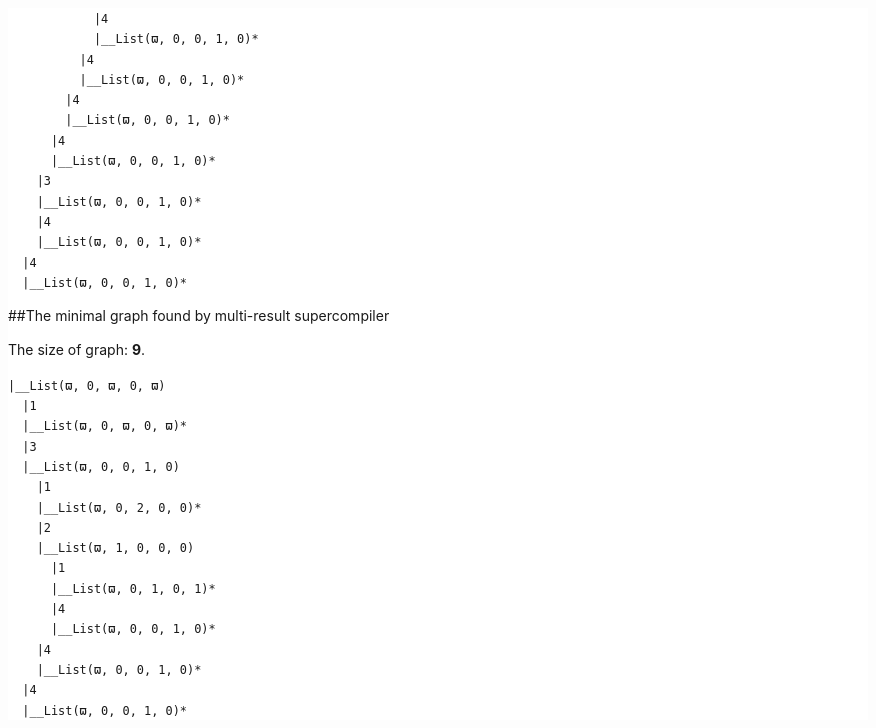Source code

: 	            |4
	            |__List(ϖ, 0, 0, 1, 0)*
	          |4
	          |__List(ϖ, 0, 0, 1, 0)*
	        |4
	        |__List(ϖ, 0, 0, 1, 0)*
	      |4
	      |__List(ϖ, 0, 0, 1, 0)*
	    |3
	    |__List(ϖ, 0, 0, 1, 0)*
	    |4
	    |__List(ϖ, 0, 0, 1, 0)*
	  |4
	  |__List(ϖ, 0, 0, 1, 0)*

##The minimal graph found by multi-result supercompiler

The size of graph: __9__.

	|__List(ϖ, 0, ϖ, 0, ϖ)
	  |1
	  |__List(ϖ, 0, ϖ, 0, ϖ)*
	  |3
	  |__List(ϖ, 0, 0, 1, 0)
	    |1
	    |__List(ϖ, 0, 2, 0, 0)*
	    |2
	    |__List(ϖ, 1, 0, 0, 0)
	      |1
	      |__List(ϖ, 0, 1, 0, 1)*
	      |4
	      |__List(ϖ, 0, 0, 1, 0)*
	    |4
	    |__List(ϖ, 0, 0, 1, 0)*
	  |4
	  |__List(ϖ, 0, 0, 1, 0)*
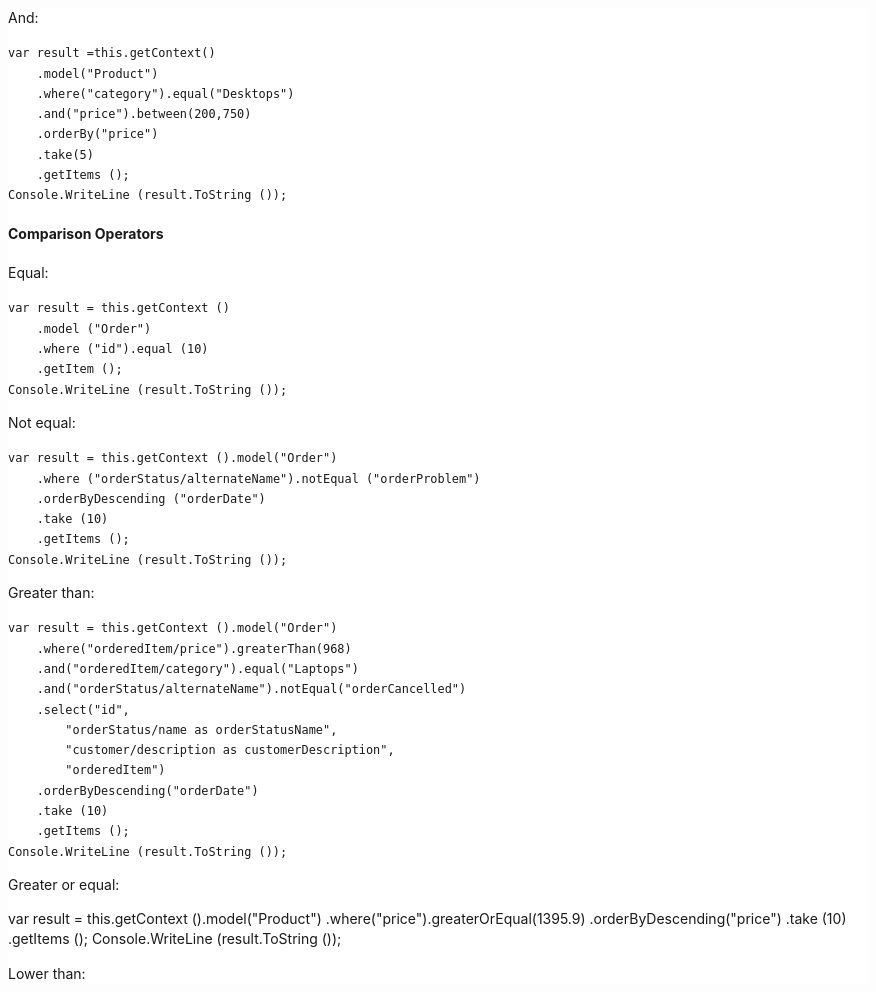 And:

    var result =this.getContext()
		.model("Product")
		.where("category").equal("Desktops")
		.and("price").between(200,750)
		.orderBy("price")
		.take(5)
		.getItems ();
	Console.WriteLine (result.ToString ());

#### Comparison Operators

Equal:

    var result = this.getContext ()
		.model ("Order")
		.where ("id").equal (10)
		.getItem ();
	Console.WriteLine (result.ToString ());

Not equal:

    var result = this.getContext ().model("Order")
		.where ("orderStatus/alternateName").notEqual ("orderProblem")
		.orderByDescending ("orderDate")
		.take (10)
		.getItems ();
	Console.WriteLine (result.ToString ());

Greater than:

   	var result = this.getContext ().model("Order")
		.where("orderedItem/price").greaterThan(968)
		.and("orderedItem/category").equal("Laptops")
		.and("orderStatus/alternateName").notEqual("orderCancelled")
		.select("id",
			"orderStatus/name as orderStatusName",
			"customer/description as customerDescription",
			"orderedItem")
		.orderByDescending("orderDate")
		.take (10)
		.getItems ();
	Console.WriteLine (result.ToString ());

Greater or equal:

   var result = this.getContext ().model("Product")
		.where("price").greaterOrEqual(1395.9)
		.orderByDescending("price")
		.take (10)
		.getItems ();
	Console.WriteLine (result.ToString ());

Lower than:

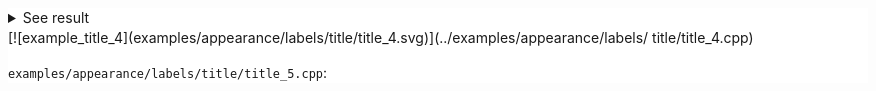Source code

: <details><summary>See result</summary></details>[![example_title_4](examples/appearance/labels/title/title_4.svg)](../examples/appearance/labels/
title/title_4.cpp)

<a name="title_5"></a>`examples/appearance/labels/title/title_5.cpp`: 
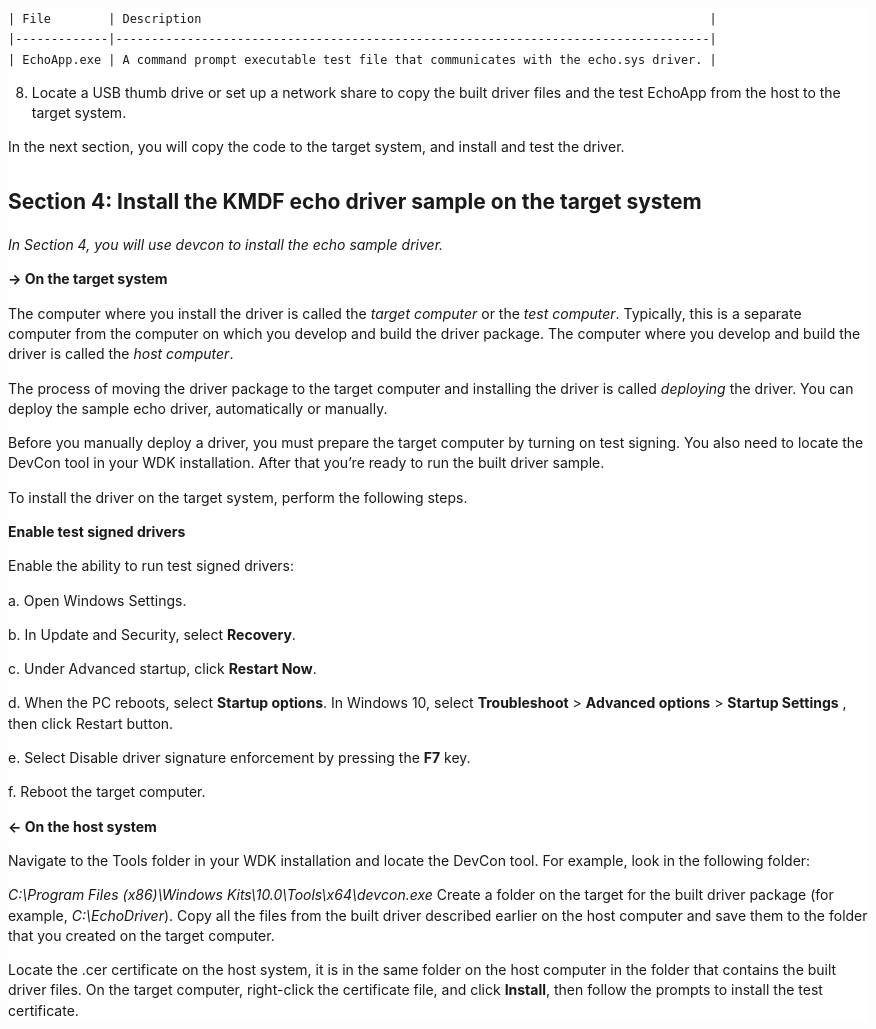     | File        | Description                                                                       |
    |-------------|-----------------------------------------------------------------------------------|
    | EchoApp.exe | A command prompt executable test file that communicates with the echo.sys driver. |     

8.  Locate a USB thumb drive or set up a network share to copy the built driver files and the test EchoApp from the host to the target system.

In the next section, you will copy the code to the target system, and install and test the driver.

## <span id="Install"></span><span id="install"></span><span id="INSTALL"></span>Section 4: Install the KMDF echo driver sample on the target system

*In Section 4, you will use devcon to install the echo sample driver.*

**-&gt; On the target system**

The computer where you install the driver is called the *target computer* or the *test computer*. Typically, this is a separate computer from the computer on which you develop and build the driver package. The computer where you develop and build the driver is called the *host computer*.

The process of moving the driver package to the target computer and installing the driver is called *deploying* the driver. You can deploy the sample echo driver, automatically or manually.

Before you manually deploy a driver, you must prepare the target computer by turning on test signing. You also need to locate the DevCon tool in your WDK installation. After that you’re ready to run the built driver sample.

To install the driver on the target system, perform the following steps.

**Enable test signed drivers**

Enable the ability to run test signed drivers:

a. Open Windows Settings.

b. In Update and Security, select **Recovery**.

c. Under Advanced startup, click **Restart Now**.

d. When the PC reboots, select **Startup options**. In Windows 10, select **Troubleshoot** > **Advanced options** > **Startup Settings** , then click Restart button. 

e. Select Disable driver signature enforcement by pressing the **F7** key.

f. Reboot the target computer.


**&lt;- On the host system**

Navigate to the Tools folder in your WDK installation and locate the DevCon tool. For example, look in the following folder:

*C:\\Program Files (x86)\\Windows Kits\\10.0\\Tools\\x64\\devcon.exe*
Create a folder on the target for the built driver package (for example, *C:\\EchoDriver*). Copy all the files from the built driver described earlier on the host computer and save them to the folder that you created on the target computer.

Locate the .cer certificate on the host system, it is in the same folder on the host computer in the folder that contains the built driver files. On the target computer, right-click the certificate file, and click **Install**, then follow the prompts to install the test certificate.
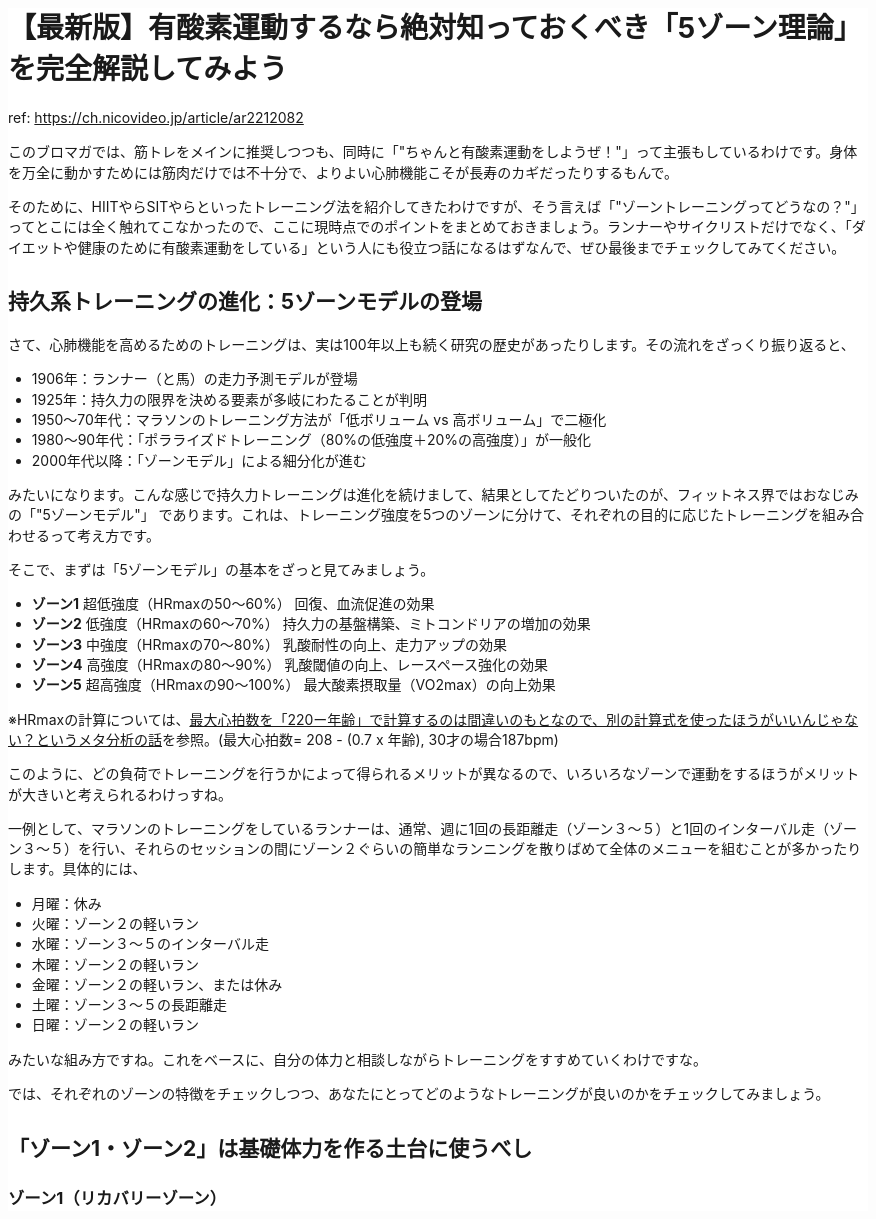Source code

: # 【最新版】有酸素運動するなら絶対知っておくべき「5ゾーン理論」を完全解説してみよう

ref:  <https://ch.nicovideo.jp/article/ar2212082>

このブロマガでは、筋トレをメインに推奨しつつも、同時に「"ちゃんと有酸素運動をしようぜ！"」って主張もしているわけです。身体を万全に動かすためには筋肉だけでは不十分で、よりよい心肺機能こそが長寿のカギだったりするもんで。

そのために、HIITやらSITやらといったトレーニング法を紹介してきたわけですが、そう言えば「"ゾーントレーニングってどうなの？"」ってとこには全く触れてこなかったので、ここに現時点でのポイントをまとめておきましょう。ランナーやサイクリストだけでなく、「ダイエットや健康のために有酸素運動をしている」という人にも役立つ話になるはずなんで、ぜひ最後までチェックしてみてください。

## 持久系トレーニングの進化：5ゾーンモデルの登場

さて、心肺機能を高めるためのトレーニングは、実は100年以上も続く研究の歴史があったりします。その流れをざっくり振り返ると、

- 1906年：ランナー（と馬）の走力予測モデルが登場
- 1925年：持久力の限界を決める要素が多岐にわたることが判明
- 1950〜70年代：マラソンのトレーニング方法が「低ボリューム vs 高ボリューム」で二極化
- 1980〜90年代：「ポラライズドトレーニング（80%の低強度＋20%の高強度）」が一般化
- 2000年代以降：「ゾーンモデル」による細分化が進む

みたいになります。こんな感じで持久力トレーニングは進化を続けまして、結果としてたどりついたのが、フィットネス界ではおなじみの「"5ゾーンモデル"」 であります。これは、トレーニング強度を5つのゾーンに分けて、それぞれの目的に応じたトレーニングを組み合わせるって考え方です。

そこで、まずは「5ゾーンモデル」の基本をざっと見てみましょう。

- **ゾーン1** 超低強度（HRmaxの50〜60%） 回復、血流促進の効果
- **ゾーン2** 低強度（HRmaxの60〜70%） 持久力の基盤構築、ミトコンドリアの増加の効果
- **ゾーン3** 中強度（HRmaxの70〜80%） 乳酸耐性の向上、走力アップの効果
- **ゾーン4** 高強度（HRmaxの80〜90%） 乳酸閾値の向上、レースペース強化の効果
- **ゾーン5** 超高強度（HRmaxの90〜100%） 最大酸素摂取量（VO2max）の向上効果

※HRmaxの計算については、[最大心拍数を「220ー年齢」で計算するのは間違いのもとなので、別の計算式を使ったほうがいいんじゃない？というメタ分析の話](https://yuchrszk.blogspot.com/2022/02/220.html)を参照。(最大心拍数= 208 - (0.7 x 年齢), 30才の場合187bpm)

このように、どの負荷でトレーニングを行うかによって得られるメリットが異なるので、いろいろなゾーンで運動をするほうがメリットが大きいと考えられるわけっすね。

一例として、マラソンのトレーニングをしているランナーは、通常、週に1回の長距離走（ゾーン３〜５）と1回のインターバル走（ゾーン３〜５）を行い、それらのセッションの間にゾーン２ぐらいの簡単なランニングを散りばめて全体のメニューを組むことが多かったりします。具体的には、

- 月曜：休み
- 火曜：ゾーン２の軽いラン
- 水曜：ゾーン３〜５のインターバル走
- 木曜：ゾーン２の軽いラン
- 金曜：ゾーン２の軽いラン、または休み
- 土曜：ゾーン３〜５の長距離走
- 日曜：ゾーン２の軽いラン

みたいな組み方ですね。これをベースに、自分の体力と相談しながらトレーニングをすすめていくわけですな。

では、それぞれのゾーンの特徴をチェックしつつ、あなたにとってどのようなトレーニングが良いのかをチェックしてみましょう。

## 「ゾーン1・ゾーン2」は基礎体力を作る土台に使うべし

### ゾーン1（リカバリーゾーン）
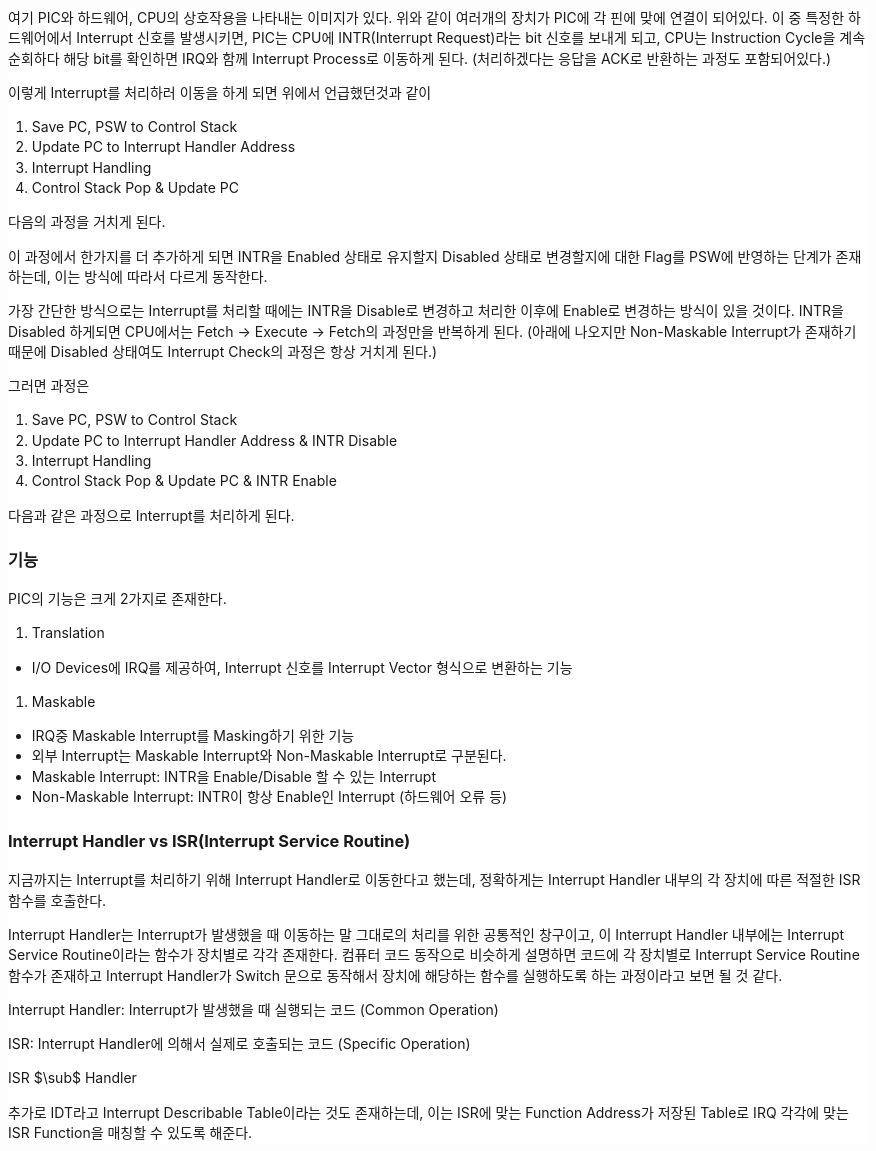 여기 PIC와 하드웨어, CPU의 상호작용을 나타내는 이미지가 있다. 위와 같이 여러개의 장치가 PIC에 각 핀에 맞에 연결이 되어있다. 이 중 특정한 하드웨어에서 Interrupt 신호를 발생시키면, PIC는 CPU에 INTR(Interrupt Request)라는 bit 신호를 보내게 되고, CPU는 Instruction Cycle을 계속 순회하다 해당 bit를 확인하면 IRQ와 함께 Interrupt Process로 이동하게 된다. (처리하겠다는 응답을 ACK로 반환하는 과정도 포함되어있다.)

이렇게 Interrupt를 처리하러 이동을 하게 되면 위에서 언급했던것과 같이

1. Save PC, PSW to Control Stack
2. Update PC to Interrupt Handler Address
3. Interrupt Handling
4. Control Stack Pop & Update PC

다음의 과정을 거치게 된다.

이 과정에서 한가지를 더 추가하게 되면 INTR을 Enabled 상태로 유지할지 Disabled 상태로 변경할지에 대한 Flag를 PSW에 반영하는 단계가 존재하는데, 이는 방식에 따라서 다르게 동작한다.

가장 간단한 방식으로는 Interrupt를 처리할 때에는 INTR을 Disable로 변경하고 처리한 이후에 Enable로 변경하는 방식이 있을 것이다. INTR을 Disabled 하게되면 CPU에서는 Fetch → Execute → Fetch의 과정만을 반복하게 된다. (아래에 나오지만 Non-Maskable Interrupt가 존재하기 때문에 Disabled 상태여도 Interrupt Check의 과정은 항상 거치게 된다.)

그러면 과정은

1. Save PC, PSW to Control Stack
2. Update PC to Interrupt Handler Address & INTR Disable
3. Interrupt Handling
4. Control Stack Pop & Update PC & INTR Enable

다음과 같은 과정으로 Interrupt를 처리하게 된다.

### **기능**

PIC의 기능은 크게 2가지로 존재한다.

1. Translation
- I/O Devices에 IRQ를 제공하여, Interrupt 신호를 Interrupt Vector 형식으로 변환하는 기능
1. Maskable
- IRQ중 Maskable Interrupt를 Masking하기 위한 기능
- 외부 Interrupt는 Maskable Interrupt와 Non-Maskable Interrupt로 구분된다.
- Maskable Interrupt: INTR을 Enable/Disable 할 수 있는 Interrupt
- Non-Maskable Interrupt: INTR이 항상 Enable인 Interrupt (하드웨어 오류 등)

### **Interrupt Handler vs ISR(Interrupt Service Routine)**

지금까지는 Interrupt를 처리하기 위해 Interrupt Handler로 이동한다고 했는데, 정확하게는 Interrupt Handler 내부의 각 장치에 따른 적절한 ISR 함수를 호출한다.

Interrupt Handler는 Interrupt가 발생했을 때 이동하는 말 그대로의 처리를 위한 공통적인 창구이고, 이 Interrupt Handler 내부에는 Interrupt Service Routine이라는 함수가 장치별로 각각 존재한다. 컴퓨터 코드 동작으로 비슷하게 설명하면 코드에 각 장치별로 Interrupt Service Routine 함수가 존재하고 Interrupt Handler가 Switch 문으로 동작해서 장치에 해당하는 함수를 실행하도록 하는 과정이라고 보면 될 것 같다.

Interrupt Handler: Interrupt가 발생했을 때 실행되는 코드 (Common Operation)

ISR: Interrupt Handler에 의해서 실제로 호출되는 코드 (Specific Operation)

ISR $\sub$ Handler

추가로 IDT라고 Interrupt Describable Table이라는 것도 존재하는데, 이는 ISR에 맞는 Function Address가 저장된 Table로 IRQ 각각에 맞는 ISR Function을 매칭할 수 있도록 해준다.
========================================
» **AIM OF THE EXERCISE**
Where the string "will" appears in a line of the listing, copy that line.

» **WRITTEN SOLUTION**
In the next section, you will copy the code to the target system, and install and test the driver.
*In Section 4, you will use devcon to install the echo sample driver.*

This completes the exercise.